先生と一緒に帰り始めてかれこれ1週間ちょっと。先生の車の中は前より快適になった。会話も増えたし、わたしの好きな音楽流せるし、お菓子も食べれるし。とりあえずわたしが過ごしやすい(車の中だけど)環境が整いつつある。
それと同時に先生と付き合ってる、そんな実感もあるはある。(確実に前よりは)


「なぁ…」

「ん?」

「日曜日暇か?」

「…多分暇だと思う」

「…出掛けるか」

「え?」

「めんどくせぇな、デートだよデート」


…え…?…信じられない…デートだって、デート。しかも先生から。明日天気でも悪くなるのかな。ていうか何がめんどくさいのかわたしにはさっぱり分からない。


「…楽しみにしてる!」

「おー」


友達からも親からもまだ何も言われてないし、このまま予定入れないでおこう。先生とのデートを想像以上に喜んでいる自分がいる。ほんとにわたしどうしたんだろ…先生と会って色々変わったなあ、なんて思う。


「どこ行くの?」

「決めとけよ」

「え〜」


そんな勝手あってはいけないと思う。てか決められない。無理。


「俺は授業の用意とか忙しいんだよ」

「言い訳〜」


あ、先生って先生か。何か先生なんだけど先生じゃない気がするんだよね。あれ、これってダメじゃない?授業中間違えてタメ口とかで話したら色々終わる気がする。


「じゃあ、やめっか?」

「…やめないです」


そういうのずるい!断れないの知ってるじゃん!初デートだもん!(もん!って何か自分が言うとキモい気がする)今から楽しみになってるのにさ。


「拗ねんなよ」

「拗ねてませーん」

「拗ねてるだろーが」

「拗ねてないってば」


しつこい男は嫌われますよ先生。わたしは嫌いにならないけどさ。先生にもう胸を鷲掴みされちゃってるから。


「俺も…楽しみ…だからよ」

「…!」


ふ、不意討ち!しかもちょっと照れながら言うとかなんなんですか。狙ってるんですか?やばい、顔赤いかも…恥ずかしい…ってどんだけ乙女に成長しちゃったの自分!


「だからちゃんと考えとけよ」

「うん!」


これだけで機嫌が良くなる自分って単純。(先生を好きになってから単純って思う回数が絶対に増えたと思う)

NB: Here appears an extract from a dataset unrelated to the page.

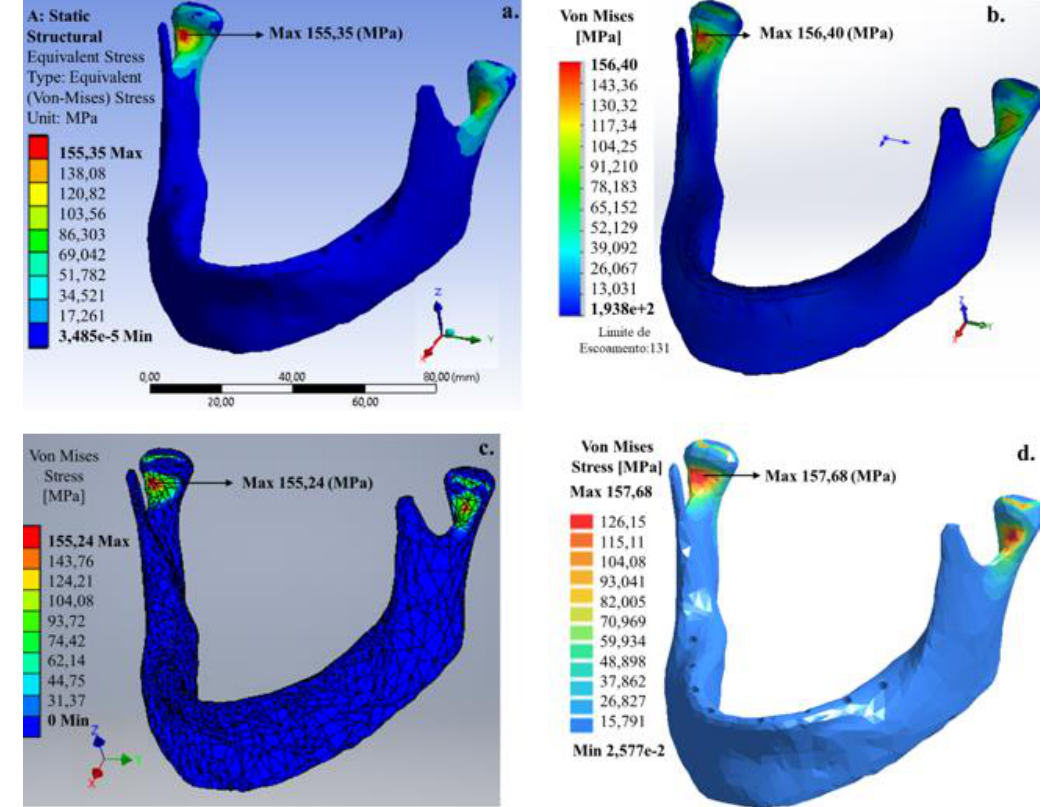
Figure 6. Von Mises stress distribution in the mandible applying 200 N load on the total area of the lower dental arch: ( a ) Ansys ® , ( b ) SolidWorks ® , ( c ) Inventor ® and ( d ) SimSolid ® software. Table 3. Results of the von Mises stress and the percentage error between the software Ansys ® , SolidWorks ® and Inventor ® compared to the software SimSolid ®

とりあえず、ちゃんと考えなきゃ。あ、いのにちゃんと言わないとヤバいかな…殺されちゃうかな…いや、それはないか…でもちゃんと言おう、うん。
それで雑誌買ったり服買ったりするのついてきて貰おうかな。


「名前!」

「はいっ!?」

「話聞いてたか?」

「え?」


違う世界に飛んでました…ごめんね、先生。


「日曜日のこと前日にまたメールすっから」

「あ、うん。ありがとうございます」

「緊張してんの?」

「へ、あ、うん」


先生にこの癖がバレてから先生に今の感情がバレやすくなった。こんなんで日曜日大丈夫なのかな。ずっと敬語になったらどうしよう。あ、意識すれば大丈夫かな…
ってもう家着いちゃった…早いなあ…


「ありがとう。また明日…」


先生は毎回わざわざ車から降りてくれる。それが素直に嬉しい。


「名前…」

「…?」


振り返ればドアップでうつる先生の顔。びっくりして後退りすれば背中に手を回されて密着する身体。気がつけば唇に触れる柔らかい感触。


「じゃ、また明日な」

「…は…ぃ…」


先生はしてやったりって顔をしてもの凄い笑顔で帰って行った。わたしはしばらくそのまま放心状態。